▶ **Task requirements**
Please output the entries below from the line that contains "1. bottle (444, 19, 492, 181)" through the final line, reproduced exactly and alone.

▶ **Records for this exercise**
BEGIN

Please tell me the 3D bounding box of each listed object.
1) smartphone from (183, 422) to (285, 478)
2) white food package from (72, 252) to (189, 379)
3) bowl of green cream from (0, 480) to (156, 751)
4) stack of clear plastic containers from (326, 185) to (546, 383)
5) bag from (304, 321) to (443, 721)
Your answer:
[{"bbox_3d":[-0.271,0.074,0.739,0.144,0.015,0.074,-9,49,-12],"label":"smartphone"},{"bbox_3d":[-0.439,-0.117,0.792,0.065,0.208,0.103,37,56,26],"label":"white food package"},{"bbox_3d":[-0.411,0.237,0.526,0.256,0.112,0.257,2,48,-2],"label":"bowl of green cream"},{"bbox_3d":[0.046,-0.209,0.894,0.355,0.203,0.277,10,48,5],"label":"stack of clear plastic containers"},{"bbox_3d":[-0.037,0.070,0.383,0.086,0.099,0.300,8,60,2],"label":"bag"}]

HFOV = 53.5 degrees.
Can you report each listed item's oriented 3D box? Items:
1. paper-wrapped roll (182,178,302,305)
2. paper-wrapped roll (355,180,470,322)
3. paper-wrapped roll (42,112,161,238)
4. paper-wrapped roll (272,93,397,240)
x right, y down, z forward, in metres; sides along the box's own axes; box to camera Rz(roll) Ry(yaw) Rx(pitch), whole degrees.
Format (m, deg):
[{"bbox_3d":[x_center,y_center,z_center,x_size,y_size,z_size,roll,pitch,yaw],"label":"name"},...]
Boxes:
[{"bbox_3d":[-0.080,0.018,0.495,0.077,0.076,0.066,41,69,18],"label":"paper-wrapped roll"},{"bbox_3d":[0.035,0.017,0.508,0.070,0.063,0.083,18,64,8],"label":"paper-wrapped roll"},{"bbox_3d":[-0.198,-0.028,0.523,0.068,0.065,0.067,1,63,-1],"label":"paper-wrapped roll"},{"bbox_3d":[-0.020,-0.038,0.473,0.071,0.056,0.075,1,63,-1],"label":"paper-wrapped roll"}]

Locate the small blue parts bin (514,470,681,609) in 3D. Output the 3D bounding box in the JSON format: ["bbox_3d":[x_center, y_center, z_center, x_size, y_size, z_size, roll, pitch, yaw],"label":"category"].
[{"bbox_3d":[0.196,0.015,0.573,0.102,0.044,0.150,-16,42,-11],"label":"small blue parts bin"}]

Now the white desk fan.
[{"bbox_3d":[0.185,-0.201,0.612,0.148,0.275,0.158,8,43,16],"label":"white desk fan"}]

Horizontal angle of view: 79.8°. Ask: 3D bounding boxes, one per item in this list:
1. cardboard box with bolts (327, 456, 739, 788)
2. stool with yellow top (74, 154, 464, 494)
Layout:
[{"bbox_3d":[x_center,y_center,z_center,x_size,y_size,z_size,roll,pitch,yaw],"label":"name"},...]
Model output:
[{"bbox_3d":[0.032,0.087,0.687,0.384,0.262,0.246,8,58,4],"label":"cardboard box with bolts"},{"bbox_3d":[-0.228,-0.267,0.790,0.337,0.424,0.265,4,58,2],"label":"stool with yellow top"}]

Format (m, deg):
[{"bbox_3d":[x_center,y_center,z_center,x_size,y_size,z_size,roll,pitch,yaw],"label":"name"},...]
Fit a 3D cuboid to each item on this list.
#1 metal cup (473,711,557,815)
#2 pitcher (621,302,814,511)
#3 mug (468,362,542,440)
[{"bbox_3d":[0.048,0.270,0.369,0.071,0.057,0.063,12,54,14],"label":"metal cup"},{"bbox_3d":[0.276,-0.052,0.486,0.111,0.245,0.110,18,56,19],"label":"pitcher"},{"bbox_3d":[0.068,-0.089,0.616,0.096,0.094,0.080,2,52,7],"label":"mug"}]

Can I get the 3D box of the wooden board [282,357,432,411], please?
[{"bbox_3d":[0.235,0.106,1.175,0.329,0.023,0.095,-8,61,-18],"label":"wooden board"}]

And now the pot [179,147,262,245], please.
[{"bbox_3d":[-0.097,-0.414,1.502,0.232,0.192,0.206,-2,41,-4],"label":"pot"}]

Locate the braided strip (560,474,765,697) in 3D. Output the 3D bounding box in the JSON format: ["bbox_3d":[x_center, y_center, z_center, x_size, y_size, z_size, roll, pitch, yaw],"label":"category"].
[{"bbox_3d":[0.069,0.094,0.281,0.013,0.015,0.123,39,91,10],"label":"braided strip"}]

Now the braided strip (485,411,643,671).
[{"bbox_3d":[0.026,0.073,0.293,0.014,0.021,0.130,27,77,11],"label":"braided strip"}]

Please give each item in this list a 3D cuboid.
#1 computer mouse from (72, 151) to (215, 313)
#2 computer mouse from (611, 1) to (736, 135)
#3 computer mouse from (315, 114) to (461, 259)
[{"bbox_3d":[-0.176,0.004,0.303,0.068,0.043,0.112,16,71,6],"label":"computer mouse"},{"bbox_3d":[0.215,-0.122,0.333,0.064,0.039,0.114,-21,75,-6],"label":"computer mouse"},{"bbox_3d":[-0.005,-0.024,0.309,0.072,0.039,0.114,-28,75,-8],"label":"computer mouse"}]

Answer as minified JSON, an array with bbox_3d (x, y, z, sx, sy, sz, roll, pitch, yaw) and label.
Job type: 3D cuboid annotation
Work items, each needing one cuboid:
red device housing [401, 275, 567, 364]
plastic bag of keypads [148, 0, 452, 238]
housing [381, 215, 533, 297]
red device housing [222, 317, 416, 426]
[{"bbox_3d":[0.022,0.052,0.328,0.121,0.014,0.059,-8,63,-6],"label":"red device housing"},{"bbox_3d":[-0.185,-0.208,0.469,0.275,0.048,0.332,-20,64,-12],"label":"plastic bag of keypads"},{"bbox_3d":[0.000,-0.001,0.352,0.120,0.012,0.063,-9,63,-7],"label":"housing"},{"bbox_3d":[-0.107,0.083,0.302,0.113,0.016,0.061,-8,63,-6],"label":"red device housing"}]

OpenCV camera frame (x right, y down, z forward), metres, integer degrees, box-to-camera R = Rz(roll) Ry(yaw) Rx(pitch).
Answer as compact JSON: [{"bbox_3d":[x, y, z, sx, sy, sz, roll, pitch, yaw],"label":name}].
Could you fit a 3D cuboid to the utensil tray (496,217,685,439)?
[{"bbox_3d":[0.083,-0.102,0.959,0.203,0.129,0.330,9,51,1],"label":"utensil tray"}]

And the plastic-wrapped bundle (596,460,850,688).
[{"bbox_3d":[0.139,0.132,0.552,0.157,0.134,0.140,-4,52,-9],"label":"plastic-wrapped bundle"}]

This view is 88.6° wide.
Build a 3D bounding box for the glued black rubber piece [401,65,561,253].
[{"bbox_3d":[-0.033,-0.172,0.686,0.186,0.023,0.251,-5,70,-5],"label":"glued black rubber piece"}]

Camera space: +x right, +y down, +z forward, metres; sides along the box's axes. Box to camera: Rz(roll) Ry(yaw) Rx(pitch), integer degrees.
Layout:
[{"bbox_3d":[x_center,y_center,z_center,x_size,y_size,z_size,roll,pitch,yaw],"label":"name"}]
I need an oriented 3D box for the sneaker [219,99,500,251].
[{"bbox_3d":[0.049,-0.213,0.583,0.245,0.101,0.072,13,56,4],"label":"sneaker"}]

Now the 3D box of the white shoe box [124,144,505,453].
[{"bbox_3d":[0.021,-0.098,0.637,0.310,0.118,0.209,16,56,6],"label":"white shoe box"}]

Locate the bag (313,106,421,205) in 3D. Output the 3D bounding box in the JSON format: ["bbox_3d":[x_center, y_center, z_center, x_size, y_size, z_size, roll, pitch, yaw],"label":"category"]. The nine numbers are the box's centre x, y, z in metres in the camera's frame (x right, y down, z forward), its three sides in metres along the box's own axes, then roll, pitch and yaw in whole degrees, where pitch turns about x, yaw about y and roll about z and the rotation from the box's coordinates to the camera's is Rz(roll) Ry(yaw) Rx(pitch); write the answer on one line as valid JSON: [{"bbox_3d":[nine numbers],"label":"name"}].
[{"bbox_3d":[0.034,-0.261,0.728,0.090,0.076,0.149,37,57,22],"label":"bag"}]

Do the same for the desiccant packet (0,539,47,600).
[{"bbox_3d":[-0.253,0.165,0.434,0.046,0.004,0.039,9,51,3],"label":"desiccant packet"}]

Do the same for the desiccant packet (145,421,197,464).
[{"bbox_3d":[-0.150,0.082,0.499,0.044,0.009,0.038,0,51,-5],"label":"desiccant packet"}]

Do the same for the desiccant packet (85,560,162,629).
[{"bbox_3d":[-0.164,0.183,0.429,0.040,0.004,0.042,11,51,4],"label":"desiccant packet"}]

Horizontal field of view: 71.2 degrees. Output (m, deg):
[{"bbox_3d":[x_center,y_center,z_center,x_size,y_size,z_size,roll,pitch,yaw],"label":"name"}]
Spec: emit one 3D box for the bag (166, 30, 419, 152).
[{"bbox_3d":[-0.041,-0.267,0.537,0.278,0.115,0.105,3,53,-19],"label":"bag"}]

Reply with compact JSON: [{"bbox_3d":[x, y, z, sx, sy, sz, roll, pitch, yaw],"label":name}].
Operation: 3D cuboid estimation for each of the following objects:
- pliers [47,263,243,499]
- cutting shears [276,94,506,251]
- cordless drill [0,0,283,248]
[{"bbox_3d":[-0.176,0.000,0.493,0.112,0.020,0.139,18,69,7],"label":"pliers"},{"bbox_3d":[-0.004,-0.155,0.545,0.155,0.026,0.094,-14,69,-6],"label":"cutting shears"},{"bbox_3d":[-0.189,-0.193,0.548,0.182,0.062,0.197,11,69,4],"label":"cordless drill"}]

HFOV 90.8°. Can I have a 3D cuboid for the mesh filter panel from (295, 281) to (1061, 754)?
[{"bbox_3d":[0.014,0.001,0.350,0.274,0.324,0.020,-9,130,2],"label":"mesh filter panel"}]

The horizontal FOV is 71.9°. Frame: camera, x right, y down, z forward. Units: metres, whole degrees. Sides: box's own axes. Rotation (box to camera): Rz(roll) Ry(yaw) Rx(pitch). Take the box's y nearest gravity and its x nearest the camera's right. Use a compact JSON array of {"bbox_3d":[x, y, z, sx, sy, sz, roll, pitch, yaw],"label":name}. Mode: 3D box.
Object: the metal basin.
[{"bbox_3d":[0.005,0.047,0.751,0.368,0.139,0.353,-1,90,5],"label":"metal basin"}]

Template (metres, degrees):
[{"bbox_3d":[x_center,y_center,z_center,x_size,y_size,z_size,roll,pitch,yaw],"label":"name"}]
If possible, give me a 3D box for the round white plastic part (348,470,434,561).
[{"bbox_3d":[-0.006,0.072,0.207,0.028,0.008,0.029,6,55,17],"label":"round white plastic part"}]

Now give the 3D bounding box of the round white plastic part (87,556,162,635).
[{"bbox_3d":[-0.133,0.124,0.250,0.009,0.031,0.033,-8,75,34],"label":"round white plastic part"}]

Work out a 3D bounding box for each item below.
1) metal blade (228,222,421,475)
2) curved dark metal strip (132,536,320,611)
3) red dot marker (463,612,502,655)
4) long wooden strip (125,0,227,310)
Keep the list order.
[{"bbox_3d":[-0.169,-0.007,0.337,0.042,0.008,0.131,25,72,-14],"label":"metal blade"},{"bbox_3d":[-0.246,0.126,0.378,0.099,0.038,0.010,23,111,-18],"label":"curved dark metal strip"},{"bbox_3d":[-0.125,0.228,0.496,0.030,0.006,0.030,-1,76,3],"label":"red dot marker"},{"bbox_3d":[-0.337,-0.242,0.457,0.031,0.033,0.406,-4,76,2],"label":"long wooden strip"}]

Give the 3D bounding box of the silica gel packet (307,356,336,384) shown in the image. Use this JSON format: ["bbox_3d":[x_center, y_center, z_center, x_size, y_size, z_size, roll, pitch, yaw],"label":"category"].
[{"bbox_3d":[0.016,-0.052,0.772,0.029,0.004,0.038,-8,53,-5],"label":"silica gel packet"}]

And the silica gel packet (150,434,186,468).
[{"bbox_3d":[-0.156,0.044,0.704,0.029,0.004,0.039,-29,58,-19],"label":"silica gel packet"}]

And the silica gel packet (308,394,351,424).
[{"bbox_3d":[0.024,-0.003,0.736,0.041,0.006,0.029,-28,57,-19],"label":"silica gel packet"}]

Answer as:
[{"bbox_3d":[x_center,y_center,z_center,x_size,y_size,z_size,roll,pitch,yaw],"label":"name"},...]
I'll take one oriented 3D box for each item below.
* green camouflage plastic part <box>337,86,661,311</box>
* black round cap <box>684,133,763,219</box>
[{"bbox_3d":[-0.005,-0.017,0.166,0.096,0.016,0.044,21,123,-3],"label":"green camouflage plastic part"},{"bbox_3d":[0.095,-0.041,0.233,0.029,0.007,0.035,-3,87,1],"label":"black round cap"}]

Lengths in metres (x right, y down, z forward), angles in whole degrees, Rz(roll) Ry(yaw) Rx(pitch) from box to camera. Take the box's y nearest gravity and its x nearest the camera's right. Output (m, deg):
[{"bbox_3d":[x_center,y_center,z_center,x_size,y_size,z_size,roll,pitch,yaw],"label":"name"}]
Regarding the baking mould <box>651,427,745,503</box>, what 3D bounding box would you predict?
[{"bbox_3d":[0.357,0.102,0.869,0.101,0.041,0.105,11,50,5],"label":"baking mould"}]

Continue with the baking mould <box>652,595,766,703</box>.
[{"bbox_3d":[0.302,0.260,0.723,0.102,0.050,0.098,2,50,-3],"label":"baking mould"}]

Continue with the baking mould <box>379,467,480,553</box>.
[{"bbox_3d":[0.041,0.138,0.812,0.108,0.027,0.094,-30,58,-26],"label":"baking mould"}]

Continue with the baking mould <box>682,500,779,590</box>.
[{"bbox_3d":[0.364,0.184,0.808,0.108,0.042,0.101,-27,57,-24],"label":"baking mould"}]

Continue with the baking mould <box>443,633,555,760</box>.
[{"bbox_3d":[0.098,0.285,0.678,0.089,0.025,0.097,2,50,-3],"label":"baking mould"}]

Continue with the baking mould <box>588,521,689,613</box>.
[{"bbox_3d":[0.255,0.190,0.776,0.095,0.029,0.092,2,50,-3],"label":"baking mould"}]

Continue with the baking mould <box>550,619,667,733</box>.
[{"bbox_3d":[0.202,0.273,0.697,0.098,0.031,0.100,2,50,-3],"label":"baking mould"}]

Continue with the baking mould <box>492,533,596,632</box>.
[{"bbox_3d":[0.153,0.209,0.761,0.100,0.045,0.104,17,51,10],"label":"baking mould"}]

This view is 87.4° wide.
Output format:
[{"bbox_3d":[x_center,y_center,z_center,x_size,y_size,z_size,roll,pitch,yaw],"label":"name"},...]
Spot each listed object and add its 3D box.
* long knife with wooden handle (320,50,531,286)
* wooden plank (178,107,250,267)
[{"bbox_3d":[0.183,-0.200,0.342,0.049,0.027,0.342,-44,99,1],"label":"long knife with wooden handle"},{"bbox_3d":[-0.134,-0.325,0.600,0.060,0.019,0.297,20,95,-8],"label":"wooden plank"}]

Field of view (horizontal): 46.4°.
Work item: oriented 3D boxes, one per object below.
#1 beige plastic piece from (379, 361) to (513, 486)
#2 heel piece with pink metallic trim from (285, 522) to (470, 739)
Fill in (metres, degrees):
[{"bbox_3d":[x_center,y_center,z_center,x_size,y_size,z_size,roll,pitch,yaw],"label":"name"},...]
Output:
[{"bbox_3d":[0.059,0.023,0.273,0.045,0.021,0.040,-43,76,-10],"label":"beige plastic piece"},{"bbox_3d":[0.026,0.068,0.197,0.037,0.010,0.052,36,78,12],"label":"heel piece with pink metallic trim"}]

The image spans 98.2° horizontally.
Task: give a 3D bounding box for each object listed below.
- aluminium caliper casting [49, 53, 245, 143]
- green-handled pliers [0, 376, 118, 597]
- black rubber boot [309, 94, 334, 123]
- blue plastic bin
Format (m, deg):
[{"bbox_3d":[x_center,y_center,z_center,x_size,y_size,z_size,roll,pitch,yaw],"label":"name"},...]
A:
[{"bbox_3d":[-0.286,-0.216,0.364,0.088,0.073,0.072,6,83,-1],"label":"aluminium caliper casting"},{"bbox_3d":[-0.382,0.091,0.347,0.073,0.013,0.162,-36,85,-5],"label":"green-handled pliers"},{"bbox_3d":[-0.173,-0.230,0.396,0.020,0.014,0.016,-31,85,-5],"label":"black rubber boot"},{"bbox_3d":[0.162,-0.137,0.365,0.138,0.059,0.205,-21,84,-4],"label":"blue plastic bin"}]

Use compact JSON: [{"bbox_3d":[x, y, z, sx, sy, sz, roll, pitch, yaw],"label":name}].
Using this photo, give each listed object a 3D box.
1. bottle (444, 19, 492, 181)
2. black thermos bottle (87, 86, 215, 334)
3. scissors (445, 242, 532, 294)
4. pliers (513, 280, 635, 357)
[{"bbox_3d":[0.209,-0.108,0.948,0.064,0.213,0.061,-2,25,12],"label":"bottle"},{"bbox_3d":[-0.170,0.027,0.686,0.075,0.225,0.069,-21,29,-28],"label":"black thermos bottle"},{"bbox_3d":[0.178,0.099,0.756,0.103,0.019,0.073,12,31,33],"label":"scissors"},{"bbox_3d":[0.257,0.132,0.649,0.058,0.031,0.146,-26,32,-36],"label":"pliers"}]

END

▶ **Response below**
1. bottle (444, 19, 492, 181)
2. black thermos bottle (87, 86, 215, 334)
3. scissors (445, 242, 532, 294)
4. pliers (513, 280, 635, 357)
[{"bbox_3d":[0.209,-0.108,0.948,0.064,0.213,0.061,-2,25,12],"label":"bottle"},{"bbox_3d":[-0.170,0.027,0.686,0.075,0.225,0.069,-21,29,-28],"label":"black thermos bottle"},{"bbox_3d":[0.178,0.099,0.756,0.103,0.019,0.073,12,31,33],"label":"scissors"},{"bbox_3d":[0.257,0.132,0.649,0.058,0.031,0.146,-26,32,-36],"label":"pliers"}]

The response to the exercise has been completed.